Scotch on the rocks

Billy Connolly perseveres with his ad-libbed life
By JIM SULLIVAN  |  May 31, 2007

VIDEO: a clip from Billy Connolly's standup

Billy Connolly regularly has sex with farm animals. Okay, that’s not actually true, but he’ll never know we wrote that about him, since the Scottish actor and comedian — who’s played all manner of material, from the TV sit-com Head of the Class to starring opposite Judi Dench in the 1997 film Mrs. Brown — says he never reads anything written about him, figuring “the good is more dangerous than the bad.” Sitting on a couch in the American Repertory Theatre offices, he briefly considers whatever public perceptions, or misconceptions, might be floating around before concluding, “No idea. Haven’t a fucking clue. I’m 64, so I don’t give a fuck. Before I was 50, maybe I would have been bothered; now it just irritates me like a stone in the shoe. Fuck off. It’s too late to dislike me.”

Lest you sense antipathy, let me assure you there’s not a whiff. Connolly — tall, with long gray-blond hair and round glasses — establishes fabulous rapport and has boundless energy. It’s not unlike his act — which is unscripted and has been compared variously to Robin Williams, Eddie Izzard, and George Carlin. When he’s performing, he says he’s driven by three things: “adrenaline, anger, and coffee.” A hugely popular stand-up comic in Europe, he brings his one-man show (which played last year around this time Off Broadway) to the Loeb Drama Center, June 12-16.

When did you play Boston last?
Uh, I can’t remember.

You’ve sold more DVDs and CDs than any non-American comedian in the world. Are you trying to crack the US market now?
It’s not really important to me. It would be nice, but I’m not on some cause to conquer America. I think America takes you when it’s good and ready. Or not. I play all over the world. I have a pleasant life.

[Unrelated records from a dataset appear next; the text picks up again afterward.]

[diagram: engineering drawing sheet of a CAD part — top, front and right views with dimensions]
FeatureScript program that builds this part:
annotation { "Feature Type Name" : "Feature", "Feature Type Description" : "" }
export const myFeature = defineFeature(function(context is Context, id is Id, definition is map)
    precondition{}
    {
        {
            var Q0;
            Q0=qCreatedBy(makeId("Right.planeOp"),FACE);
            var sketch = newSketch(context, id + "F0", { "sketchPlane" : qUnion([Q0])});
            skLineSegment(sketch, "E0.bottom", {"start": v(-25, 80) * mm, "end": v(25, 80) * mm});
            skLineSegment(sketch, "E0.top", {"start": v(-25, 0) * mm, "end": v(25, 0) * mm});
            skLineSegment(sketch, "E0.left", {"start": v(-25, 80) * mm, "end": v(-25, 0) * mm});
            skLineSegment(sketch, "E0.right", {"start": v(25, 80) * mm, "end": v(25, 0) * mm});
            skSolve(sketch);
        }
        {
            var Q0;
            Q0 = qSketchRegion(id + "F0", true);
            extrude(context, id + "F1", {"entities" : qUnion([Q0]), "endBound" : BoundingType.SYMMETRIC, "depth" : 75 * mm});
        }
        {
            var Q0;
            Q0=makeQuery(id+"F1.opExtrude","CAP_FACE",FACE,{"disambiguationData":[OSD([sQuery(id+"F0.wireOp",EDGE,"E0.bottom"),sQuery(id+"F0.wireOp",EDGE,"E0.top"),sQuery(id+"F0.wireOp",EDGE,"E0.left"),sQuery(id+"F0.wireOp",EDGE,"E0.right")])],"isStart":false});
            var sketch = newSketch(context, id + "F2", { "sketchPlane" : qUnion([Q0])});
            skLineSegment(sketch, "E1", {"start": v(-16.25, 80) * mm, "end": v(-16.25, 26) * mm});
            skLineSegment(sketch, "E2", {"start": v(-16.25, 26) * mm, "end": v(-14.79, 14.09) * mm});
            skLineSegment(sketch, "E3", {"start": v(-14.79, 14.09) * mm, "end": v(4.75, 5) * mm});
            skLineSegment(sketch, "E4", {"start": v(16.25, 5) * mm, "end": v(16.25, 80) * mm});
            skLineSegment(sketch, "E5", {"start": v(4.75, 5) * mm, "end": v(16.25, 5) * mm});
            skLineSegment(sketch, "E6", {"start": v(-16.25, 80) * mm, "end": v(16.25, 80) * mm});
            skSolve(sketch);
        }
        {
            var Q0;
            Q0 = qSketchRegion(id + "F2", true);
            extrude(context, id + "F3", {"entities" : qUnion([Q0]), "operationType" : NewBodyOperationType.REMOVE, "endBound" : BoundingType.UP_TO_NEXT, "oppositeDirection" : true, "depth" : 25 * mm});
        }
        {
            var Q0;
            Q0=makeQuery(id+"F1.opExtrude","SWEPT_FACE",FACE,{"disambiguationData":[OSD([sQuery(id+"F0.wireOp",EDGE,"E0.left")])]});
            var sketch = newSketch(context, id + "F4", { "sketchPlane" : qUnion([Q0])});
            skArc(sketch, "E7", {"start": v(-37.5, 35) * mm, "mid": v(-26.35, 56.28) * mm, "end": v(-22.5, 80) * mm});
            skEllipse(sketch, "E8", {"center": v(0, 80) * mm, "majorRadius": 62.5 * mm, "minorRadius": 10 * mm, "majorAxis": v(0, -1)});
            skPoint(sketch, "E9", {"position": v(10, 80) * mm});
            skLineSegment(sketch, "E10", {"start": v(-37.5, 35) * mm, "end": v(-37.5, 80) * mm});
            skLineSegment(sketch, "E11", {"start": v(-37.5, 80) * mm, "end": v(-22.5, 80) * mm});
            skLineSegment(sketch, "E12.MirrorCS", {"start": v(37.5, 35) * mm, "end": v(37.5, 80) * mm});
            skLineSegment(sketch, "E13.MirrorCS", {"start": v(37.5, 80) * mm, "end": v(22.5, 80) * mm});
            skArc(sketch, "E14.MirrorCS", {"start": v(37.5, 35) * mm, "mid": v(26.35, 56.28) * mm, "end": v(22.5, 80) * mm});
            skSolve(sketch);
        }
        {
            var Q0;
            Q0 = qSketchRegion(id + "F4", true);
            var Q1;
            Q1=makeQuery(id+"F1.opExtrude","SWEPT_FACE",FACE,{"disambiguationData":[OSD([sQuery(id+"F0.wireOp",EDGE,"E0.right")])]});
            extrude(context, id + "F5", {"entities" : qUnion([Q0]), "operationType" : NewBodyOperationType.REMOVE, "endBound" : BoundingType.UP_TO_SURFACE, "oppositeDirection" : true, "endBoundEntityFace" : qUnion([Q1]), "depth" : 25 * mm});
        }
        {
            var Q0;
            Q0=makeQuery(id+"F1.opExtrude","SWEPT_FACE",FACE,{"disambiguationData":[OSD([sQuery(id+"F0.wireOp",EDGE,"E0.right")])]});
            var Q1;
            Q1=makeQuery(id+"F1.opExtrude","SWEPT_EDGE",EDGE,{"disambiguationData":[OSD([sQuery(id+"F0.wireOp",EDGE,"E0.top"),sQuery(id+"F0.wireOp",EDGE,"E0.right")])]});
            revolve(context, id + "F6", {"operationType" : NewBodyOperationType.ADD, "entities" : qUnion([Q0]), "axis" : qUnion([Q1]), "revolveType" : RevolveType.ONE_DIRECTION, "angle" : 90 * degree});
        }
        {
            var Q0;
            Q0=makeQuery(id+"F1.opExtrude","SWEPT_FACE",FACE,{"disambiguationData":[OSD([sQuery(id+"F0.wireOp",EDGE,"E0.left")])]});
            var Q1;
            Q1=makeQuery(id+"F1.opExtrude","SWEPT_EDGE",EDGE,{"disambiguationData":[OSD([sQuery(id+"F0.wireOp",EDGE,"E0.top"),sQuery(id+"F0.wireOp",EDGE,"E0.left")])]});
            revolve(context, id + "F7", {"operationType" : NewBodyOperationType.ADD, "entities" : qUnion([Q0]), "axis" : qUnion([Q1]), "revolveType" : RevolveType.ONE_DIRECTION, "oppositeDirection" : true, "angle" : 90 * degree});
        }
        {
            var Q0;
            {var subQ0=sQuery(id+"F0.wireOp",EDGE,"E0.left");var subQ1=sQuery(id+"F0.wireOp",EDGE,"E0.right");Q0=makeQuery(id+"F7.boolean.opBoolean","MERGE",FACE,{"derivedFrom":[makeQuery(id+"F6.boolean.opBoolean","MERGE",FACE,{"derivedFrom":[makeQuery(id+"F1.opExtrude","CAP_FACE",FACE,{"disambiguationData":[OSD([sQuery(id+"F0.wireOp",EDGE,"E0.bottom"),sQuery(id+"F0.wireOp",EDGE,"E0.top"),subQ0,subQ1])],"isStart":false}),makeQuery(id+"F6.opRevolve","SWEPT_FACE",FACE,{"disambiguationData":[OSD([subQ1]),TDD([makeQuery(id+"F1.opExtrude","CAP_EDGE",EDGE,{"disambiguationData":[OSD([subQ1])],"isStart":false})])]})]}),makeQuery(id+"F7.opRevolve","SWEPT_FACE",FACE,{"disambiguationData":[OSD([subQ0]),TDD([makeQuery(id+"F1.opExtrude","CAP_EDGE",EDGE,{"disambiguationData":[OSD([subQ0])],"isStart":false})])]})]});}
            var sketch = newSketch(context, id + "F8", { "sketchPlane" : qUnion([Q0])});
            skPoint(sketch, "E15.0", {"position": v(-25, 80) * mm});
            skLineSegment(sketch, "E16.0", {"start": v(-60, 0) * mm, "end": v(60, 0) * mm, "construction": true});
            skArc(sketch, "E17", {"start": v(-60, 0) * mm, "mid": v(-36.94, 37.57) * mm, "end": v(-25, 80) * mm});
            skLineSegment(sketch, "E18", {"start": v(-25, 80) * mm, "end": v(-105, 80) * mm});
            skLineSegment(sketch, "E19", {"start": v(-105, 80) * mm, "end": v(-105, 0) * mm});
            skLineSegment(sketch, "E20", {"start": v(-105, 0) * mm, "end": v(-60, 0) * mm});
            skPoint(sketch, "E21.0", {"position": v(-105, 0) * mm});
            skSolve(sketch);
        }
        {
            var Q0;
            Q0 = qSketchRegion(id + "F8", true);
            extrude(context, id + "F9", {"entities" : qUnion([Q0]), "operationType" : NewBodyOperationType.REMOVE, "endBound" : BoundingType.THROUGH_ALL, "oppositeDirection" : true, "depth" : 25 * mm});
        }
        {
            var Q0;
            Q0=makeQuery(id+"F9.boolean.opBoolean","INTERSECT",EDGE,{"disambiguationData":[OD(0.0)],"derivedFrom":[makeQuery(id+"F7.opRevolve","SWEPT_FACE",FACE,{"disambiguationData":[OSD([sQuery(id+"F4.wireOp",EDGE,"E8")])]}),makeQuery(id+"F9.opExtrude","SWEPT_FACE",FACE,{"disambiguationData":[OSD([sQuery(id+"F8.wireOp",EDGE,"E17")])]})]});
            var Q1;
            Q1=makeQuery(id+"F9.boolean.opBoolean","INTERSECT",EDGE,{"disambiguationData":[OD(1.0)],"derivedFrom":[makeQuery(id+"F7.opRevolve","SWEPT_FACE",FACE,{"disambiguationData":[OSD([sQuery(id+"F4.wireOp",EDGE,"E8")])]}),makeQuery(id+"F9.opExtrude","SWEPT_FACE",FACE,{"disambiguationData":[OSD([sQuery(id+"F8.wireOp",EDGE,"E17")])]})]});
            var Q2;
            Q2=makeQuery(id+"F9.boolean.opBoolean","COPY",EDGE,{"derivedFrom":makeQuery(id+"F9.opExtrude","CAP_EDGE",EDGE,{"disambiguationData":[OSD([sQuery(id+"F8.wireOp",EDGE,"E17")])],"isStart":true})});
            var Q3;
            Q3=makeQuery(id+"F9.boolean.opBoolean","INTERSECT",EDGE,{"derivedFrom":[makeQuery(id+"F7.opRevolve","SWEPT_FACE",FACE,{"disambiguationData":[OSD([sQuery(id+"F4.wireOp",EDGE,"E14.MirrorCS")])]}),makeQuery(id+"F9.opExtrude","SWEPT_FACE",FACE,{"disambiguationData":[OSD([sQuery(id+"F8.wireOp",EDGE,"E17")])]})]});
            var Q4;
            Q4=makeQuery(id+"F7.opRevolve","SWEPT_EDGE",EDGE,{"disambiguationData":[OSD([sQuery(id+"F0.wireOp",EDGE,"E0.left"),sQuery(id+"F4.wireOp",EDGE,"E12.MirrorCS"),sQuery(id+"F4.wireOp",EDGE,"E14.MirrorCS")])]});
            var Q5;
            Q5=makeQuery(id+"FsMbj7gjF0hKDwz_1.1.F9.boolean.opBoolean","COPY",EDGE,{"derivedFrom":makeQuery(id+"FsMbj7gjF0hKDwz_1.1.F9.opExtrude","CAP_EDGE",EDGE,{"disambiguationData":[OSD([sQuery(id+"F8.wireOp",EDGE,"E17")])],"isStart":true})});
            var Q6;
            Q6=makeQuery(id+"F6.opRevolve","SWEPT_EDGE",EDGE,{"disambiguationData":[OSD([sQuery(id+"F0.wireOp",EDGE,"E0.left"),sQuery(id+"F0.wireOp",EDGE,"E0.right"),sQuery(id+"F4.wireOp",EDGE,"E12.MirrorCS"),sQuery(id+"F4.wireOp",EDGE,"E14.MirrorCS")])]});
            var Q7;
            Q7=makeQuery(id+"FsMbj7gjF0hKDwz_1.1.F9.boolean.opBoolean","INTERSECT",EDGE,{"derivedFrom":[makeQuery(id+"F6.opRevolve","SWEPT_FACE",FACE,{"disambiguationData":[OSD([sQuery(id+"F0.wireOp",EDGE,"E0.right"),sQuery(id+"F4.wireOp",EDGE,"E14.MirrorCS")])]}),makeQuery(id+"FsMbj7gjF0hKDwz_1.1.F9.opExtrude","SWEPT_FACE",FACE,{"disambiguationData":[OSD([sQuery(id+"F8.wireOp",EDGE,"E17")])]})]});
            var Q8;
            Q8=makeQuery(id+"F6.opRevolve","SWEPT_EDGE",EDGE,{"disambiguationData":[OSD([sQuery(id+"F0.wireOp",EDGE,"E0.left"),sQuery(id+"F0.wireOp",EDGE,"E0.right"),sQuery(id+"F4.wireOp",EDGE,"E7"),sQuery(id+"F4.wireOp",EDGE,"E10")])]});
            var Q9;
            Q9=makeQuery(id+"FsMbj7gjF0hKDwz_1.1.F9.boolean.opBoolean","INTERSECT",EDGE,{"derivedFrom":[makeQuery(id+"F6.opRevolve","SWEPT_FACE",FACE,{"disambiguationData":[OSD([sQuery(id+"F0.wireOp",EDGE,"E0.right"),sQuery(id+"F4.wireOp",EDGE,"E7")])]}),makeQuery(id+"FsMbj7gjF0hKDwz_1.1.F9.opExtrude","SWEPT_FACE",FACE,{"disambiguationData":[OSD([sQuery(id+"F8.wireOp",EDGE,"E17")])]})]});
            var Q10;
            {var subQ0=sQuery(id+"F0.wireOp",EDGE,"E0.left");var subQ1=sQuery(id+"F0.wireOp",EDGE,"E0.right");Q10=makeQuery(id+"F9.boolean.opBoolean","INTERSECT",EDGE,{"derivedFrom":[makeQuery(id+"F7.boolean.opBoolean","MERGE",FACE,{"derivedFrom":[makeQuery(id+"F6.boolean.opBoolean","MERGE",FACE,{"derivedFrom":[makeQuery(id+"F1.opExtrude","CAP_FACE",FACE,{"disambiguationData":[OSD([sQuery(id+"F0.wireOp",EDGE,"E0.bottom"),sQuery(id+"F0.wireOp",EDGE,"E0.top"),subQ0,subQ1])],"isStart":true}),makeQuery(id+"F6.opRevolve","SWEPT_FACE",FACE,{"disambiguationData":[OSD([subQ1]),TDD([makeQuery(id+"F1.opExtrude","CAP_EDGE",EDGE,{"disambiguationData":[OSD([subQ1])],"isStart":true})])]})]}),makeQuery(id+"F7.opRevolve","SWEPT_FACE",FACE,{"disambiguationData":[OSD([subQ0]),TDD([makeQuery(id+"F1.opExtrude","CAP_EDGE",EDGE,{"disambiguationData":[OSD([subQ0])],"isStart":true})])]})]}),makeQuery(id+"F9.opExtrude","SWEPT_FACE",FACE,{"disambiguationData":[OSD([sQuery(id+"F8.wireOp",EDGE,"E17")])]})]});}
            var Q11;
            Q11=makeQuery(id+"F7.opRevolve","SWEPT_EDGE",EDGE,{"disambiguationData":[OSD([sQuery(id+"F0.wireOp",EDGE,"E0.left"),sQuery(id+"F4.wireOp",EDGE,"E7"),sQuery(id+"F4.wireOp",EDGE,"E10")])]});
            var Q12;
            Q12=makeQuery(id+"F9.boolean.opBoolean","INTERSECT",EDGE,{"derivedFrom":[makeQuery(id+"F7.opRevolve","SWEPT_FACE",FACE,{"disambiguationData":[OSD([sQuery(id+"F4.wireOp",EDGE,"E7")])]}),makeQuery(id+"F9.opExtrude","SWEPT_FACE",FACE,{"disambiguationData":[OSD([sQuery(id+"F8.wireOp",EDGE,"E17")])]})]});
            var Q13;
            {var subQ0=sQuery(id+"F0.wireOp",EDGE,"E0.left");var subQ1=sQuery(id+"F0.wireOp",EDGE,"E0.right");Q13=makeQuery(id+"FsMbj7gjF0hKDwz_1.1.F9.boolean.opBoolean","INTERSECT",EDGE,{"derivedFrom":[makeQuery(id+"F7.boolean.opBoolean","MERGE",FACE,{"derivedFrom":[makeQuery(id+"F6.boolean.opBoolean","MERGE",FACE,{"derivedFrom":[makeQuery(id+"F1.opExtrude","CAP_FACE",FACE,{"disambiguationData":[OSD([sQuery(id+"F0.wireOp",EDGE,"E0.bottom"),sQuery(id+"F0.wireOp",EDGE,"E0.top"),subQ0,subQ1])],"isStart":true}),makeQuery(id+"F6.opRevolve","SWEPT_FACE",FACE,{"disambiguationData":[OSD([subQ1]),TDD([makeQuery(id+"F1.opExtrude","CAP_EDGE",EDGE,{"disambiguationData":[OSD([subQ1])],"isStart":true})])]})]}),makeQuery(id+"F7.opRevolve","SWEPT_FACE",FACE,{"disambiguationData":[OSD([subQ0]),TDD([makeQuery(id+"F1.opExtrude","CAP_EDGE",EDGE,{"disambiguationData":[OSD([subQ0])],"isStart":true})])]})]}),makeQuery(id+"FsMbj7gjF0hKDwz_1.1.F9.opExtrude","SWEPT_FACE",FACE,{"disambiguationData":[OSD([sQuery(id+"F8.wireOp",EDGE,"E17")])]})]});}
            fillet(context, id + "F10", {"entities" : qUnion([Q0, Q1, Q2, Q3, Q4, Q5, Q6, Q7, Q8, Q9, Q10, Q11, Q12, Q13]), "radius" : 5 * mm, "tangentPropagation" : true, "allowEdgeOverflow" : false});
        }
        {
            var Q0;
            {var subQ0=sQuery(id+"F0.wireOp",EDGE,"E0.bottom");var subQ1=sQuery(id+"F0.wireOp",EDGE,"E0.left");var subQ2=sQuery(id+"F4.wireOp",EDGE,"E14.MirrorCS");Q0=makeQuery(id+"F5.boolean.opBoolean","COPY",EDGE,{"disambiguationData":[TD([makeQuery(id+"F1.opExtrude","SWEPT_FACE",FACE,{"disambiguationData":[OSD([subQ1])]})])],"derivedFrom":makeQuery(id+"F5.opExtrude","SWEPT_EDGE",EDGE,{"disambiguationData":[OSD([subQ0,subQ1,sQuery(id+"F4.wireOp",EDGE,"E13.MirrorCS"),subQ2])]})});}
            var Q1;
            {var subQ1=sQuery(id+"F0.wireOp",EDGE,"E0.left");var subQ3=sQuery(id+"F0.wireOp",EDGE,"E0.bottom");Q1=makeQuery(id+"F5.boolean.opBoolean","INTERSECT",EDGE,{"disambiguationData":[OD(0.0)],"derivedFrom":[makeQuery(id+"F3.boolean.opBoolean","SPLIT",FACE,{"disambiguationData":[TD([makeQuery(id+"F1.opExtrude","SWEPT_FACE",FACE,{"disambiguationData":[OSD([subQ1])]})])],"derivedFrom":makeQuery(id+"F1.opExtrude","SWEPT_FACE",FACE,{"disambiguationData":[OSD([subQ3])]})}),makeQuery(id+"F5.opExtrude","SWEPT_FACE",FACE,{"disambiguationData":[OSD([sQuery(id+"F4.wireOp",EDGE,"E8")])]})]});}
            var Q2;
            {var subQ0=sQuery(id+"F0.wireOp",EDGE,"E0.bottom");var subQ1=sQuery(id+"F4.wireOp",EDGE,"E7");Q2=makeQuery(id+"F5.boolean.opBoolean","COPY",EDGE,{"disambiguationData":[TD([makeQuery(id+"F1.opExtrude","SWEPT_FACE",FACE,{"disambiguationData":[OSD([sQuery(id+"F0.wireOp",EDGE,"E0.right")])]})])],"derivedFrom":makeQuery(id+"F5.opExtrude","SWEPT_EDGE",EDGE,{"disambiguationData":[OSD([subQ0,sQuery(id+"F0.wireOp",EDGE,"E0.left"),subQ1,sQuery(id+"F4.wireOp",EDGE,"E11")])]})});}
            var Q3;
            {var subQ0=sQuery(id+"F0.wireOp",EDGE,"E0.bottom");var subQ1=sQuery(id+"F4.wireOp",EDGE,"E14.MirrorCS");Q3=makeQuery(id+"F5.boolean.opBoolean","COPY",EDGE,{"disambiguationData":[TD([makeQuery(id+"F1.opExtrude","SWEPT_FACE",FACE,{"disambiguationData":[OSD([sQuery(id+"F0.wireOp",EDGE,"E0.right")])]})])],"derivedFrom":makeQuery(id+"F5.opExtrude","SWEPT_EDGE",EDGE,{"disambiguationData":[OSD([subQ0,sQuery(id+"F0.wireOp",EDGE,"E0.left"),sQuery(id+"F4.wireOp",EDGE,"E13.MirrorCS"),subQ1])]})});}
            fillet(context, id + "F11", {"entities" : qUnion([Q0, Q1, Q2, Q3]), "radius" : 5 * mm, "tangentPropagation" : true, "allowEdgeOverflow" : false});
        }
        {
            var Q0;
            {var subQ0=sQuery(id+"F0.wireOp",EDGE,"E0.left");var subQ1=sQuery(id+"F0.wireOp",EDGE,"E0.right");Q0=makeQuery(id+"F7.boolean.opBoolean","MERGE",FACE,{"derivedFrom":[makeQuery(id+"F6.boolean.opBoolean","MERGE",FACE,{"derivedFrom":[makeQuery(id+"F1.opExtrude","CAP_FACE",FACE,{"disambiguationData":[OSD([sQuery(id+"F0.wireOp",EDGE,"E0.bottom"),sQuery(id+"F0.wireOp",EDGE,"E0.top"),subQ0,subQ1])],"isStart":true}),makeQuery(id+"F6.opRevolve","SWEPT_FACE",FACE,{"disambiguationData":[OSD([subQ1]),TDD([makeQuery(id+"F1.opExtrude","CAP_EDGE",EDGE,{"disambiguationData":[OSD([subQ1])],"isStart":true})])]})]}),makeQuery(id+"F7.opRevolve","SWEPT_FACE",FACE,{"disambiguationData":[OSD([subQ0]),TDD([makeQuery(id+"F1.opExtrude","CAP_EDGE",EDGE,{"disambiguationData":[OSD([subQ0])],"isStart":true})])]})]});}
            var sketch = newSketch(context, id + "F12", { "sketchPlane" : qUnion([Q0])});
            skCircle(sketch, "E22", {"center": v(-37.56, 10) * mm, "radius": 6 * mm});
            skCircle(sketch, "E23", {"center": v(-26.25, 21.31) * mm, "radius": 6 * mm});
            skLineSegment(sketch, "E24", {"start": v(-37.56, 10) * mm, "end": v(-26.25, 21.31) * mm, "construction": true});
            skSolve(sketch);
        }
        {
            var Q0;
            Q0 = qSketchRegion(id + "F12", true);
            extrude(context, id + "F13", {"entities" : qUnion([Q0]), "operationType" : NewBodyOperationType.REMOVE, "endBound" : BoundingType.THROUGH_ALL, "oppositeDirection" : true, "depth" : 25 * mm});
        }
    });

You never write material down.
I’ve never written anything down.

How many hours of material do you have to call upon?
Great huge lumps of it disappear. I did one [bit] on the Crucifixion and the Last Supper [years ago] in Britain and I couldn’t do it now with a gun to my head. I know people who know it all by heart, and I can easily ask them. But I have no interest. The show constantly moves along. . . . Those big story bits that I do, they’re born of ad lib. I’ll be talking about something and ad-lib on top of that. If it goes well, it stays in. If it ever becomes a bit unwieldy, sometimes I’ll lop a big chunk off it.

Ever lose the main thread?
Oh, all the time!

The British tabloids have been having a run at you for a while, now, since you had the temerity to (a) leave the country, and (b) become very successful.
Yeah, they don’t like either of those things. I don’t know what it takes for them to like you, and I don’t care anymore.

It’s amusing to look back, though.
It is. Eventually, time and distance give you a certain clarity. You think, ‘Why was I worried what they thought of it?’ When I started, I was very original and kind of unique. There was this Glaswegian language I used very deeply, all the slang. I chose various off-the-wall things to talk about. I got into hemorrhoids and venereal disease, and I dwelt very much on this little bit here, between the belly button and the crotch. It’s where I lived. Back and front.